- Opening Delimiter -

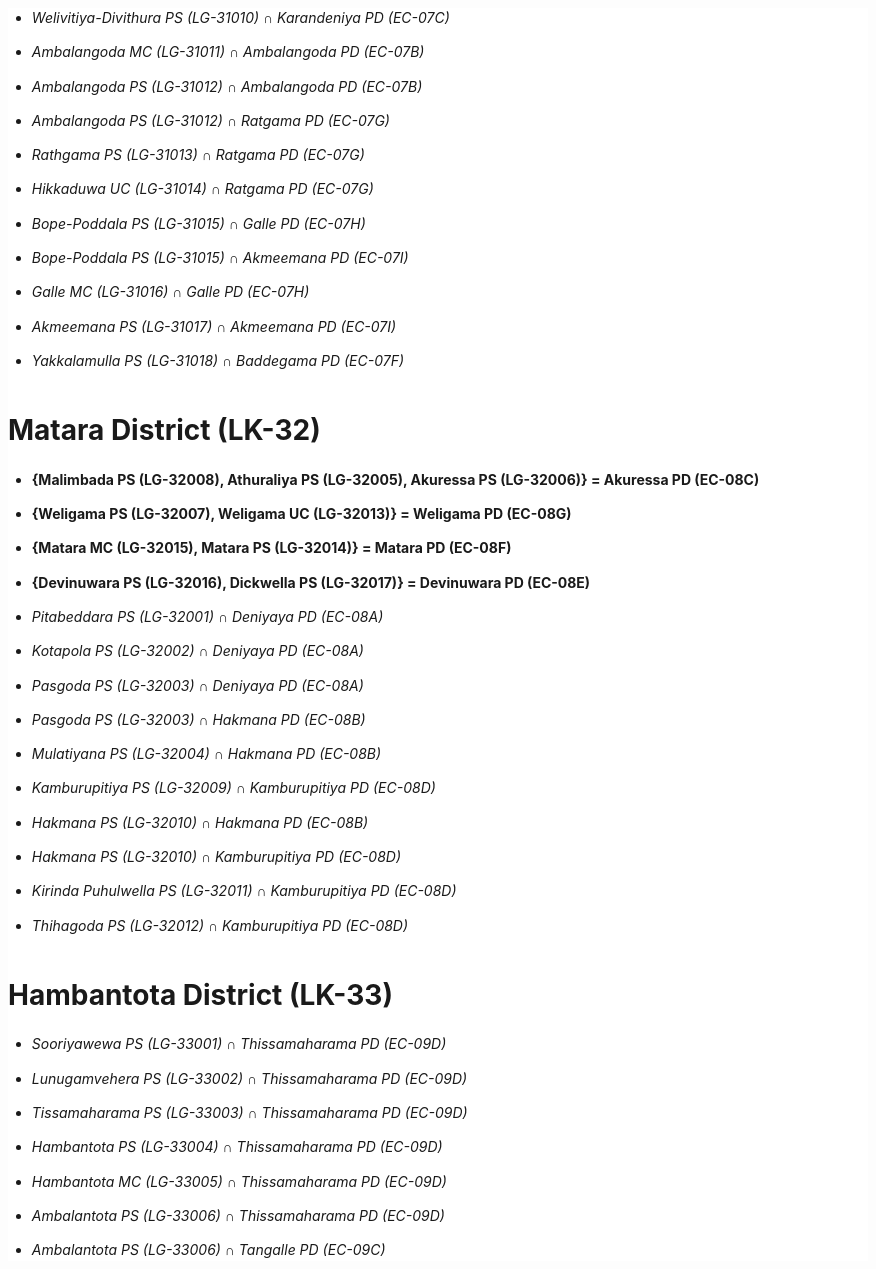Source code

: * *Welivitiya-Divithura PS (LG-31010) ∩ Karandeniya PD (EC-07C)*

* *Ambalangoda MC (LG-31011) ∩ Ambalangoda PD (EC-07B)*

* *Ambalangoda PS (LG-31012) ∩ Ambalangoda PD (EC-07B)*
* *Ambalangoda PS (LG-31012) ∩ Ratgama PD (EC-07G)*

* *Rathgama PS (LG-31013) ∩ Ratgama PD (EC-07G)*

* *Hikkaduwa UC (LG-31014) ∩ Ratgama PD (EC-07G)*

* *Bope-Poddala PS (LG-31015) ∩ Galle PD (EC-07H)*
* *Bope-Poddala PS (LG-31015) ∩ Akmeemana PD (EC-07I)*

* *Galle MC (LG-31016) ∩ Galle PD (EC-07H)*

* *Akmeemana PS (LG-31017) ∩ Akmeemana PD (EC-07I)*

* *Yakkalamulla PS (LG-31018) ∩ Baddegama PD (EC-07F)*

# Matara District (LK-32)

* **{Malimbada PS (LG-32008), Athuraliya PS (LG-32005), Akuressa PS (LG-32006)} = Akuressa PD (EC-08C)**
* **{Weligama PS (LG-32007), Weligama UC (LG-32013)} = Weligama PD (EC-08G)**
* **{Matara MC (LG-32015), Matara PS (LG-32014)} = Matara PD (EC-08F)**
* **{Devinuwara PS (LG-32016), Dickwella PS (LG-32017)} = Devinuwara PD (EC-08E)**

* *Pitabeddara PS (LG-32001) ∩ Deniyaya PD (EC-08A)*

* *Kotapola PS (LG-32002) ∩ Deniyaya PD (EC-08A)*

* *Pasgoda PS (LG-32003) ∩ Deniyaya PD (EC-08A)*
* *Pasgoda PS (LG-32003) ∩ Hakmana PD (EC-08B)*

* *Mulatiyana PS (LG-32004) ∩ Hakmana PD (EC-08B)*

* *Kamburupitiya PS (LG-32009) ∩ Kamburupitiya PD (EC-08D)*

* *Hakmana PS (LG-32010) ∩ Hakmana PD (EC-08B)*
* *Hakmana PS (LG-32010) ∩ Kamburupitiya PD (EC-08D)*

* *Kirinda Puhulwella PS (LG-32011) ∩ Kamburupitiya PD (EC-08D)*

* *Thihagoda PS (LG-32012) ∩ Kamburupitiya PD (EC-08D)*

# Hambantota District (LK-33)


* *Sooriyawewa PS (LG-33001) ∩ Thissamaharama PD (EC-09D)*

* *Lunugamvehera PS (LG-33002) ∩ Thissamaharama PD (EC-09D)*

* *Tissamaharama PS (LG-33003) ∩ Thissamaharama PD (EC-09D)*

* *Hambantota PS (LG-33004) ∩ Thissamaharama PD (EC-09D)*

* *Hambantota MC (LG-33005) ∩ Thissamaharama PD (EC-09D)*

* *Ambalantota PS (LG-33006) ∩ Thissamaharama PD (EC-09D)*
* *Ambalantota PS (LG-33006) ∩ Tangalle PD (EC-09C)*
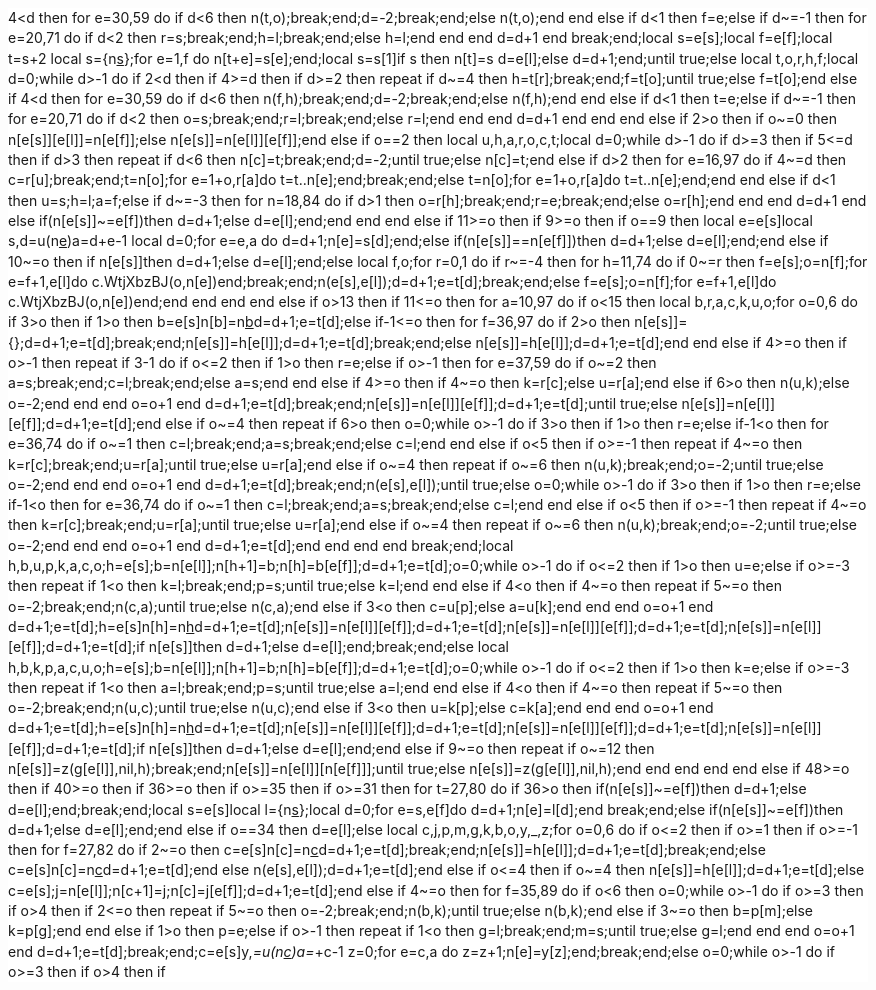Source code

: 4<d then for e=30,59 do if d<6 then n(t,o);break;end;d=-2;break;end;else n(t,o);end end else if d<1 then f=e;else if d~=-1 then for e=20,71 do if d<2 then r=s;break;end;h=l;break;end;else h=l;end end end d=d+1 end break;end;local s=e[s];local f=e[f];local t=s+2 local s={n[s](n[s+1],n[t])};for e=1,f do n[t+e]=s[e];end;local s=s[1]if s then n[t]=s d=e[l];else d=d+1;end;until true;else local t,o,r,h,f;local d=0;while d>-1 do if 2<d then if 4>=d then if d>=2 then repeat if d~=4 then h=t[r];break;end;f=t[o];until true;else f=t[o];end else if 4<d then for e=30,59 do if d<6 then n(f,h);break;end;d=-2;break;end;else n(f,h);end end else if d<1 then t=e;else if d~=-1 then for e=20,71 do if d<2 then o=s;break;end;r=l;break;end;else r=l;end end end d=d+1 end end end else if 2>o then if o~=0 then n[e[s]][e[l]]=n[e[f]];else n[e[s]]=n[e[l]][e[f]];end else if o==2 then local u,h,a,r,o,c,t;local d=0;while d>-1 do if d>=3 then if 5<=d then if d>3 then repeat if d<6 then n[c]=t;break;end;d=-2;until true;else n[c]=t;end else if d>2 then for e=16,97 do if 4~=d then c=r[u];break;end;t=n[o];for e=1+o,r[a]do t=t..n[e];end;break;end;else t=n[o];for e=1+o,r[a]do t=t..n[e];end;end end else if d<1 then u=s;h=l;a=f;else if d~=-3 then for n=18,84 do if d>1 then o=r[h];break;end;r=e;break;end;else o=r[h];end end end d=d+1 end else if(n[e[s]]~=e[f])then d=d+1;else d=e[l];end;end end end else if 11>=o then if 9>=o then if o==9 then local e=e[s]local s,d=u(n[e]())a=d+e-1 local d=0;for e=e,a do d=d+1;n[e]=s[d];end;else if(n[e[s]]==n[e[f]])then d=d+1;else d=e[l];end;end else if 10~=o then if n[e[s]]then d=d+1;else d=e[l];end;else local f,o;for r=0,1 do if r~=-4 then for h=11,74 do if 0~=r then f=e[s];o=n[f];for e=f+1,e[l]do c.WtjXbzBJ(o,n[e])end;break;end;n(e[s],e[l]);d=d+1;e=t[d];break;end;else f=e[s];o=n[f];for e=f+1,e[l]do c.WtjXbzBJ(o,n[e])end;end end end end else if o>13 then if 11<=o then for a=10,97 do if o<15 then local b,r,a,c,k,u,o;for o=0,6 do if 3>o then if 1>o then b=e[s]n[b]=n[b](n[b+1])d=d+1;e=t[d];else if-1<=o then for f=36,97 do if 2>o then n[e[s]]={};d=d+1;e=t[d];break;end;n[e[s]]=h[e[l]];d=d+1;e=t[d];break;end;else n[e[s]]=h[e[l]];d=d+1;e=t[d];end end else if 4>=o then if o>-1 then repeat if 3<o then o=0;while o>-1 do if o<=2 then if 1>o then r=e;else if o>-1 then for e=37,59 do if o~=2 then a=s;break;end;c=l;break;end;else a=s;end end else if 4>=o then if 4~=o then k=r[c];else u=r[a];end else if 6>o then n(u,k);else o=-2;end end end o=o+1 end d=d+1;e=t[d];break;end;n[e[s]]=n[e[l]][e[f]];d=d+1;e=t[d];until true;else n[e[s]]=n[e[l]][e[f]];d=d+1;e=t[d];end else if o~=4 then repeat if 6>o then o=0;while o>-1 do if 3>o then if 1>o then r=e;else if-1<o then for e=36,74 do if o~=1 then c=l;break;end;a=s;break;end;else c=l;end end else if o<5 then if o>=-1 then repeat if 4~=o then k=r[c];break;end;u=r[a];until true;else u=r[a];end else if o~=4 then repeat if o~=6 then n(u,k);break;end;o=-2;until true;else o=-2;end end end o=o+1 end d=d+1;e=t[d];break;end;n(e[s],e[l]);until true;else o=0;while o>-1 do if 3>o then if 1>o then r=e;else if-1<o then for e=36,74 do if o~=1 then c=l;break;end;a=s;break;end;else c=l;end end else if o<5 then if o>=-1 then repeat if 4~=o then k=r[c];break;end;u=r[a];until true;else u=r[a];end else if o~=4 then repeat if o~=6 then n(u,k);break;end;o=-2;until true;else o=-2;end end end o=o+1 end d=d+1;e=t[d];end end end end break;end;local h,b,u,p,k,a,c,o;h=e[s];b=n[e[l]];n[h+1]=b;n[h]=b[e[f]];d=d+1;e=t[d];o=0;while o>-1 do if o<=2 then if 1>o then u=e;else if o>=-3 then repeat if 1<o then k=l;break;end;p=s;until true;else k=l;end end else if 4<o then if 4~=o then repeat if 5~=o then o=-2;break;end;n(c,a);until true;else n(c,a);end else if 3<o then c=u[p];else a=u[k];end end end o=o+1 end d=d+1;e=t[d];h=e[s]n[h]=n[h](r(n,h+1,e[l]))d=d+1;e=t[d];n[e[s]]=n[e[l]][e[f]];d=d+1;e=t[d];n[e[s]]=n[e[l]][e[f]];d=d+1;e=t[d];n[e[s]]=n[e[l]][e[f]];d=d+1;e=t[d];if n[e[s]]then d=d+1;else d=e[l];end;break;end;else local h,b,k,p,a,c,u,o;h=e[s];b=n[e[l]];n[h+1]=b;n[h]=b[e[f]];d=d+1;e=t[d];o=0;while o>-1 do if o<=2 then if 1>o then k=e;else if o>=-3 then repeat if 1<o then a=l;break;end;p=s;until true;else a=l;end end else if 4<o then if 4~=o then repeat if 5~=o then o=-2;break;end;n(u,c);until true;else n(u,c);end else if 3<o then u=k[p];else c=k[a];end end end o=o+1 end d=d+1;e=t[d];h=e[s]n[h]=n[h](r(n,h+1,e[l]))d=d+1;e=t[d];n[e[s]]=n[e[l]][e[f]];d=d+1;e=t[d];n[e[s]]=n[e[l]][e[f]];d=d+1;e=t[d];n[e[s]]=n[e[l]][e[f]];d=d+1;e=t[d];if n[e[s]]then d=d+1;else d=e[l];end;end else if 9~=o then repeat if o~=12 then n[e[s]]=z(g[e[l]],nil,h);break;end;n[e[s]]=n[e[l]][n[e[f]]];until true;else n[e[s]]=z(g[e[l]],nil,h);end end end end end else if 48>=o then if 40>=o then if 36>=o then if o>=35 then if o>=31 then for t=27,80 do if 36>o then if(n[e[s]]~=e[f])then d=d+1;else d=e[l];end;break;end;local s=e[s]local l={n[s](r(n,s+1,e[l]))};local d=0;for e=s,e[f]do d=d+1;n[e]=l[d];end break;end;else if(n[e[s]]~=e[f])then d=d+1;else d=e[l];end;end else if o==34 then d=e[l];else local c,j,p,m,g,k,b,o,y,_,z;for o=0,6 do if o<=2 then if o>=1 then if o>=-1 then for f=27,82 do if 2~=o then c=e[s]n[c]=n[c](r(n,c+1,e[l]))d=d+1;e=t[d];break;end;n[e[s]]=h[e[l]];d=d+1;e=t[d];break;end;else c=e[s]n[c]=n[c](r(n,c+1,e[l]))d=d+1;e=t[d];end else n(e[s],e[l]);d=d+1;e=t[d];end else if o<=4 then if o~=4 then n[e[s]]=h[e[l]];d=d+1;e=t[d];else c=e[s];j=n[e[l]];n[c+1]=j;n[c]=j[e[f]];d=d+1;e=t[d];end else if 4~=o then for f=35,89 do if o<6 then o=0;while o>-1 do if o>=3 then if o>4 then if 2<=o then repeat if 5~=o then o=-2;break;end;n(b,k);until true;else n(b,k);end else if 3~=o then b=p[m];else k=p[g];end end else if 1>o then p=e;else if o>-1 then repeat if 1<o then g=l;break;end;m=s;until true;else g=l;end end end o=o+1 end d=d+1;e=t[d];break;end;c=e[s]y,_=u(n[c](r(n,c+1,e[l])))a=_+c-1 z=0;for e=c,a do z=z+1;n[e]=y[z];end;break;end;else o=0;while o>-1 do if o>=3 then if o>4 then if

- Closing Delimiter -

**ABOUT THIS TASK:** Extract every line of the records above that contains the word "Bope".

**WRITTEN SOLUTION:**
* *Bope-Poddala PS (LG-31015) ∩ Galle PD (EC-07H)*
* *Bope-Poddala PS (LG-31015) ∩ Akmeemana PD (EC-07I)*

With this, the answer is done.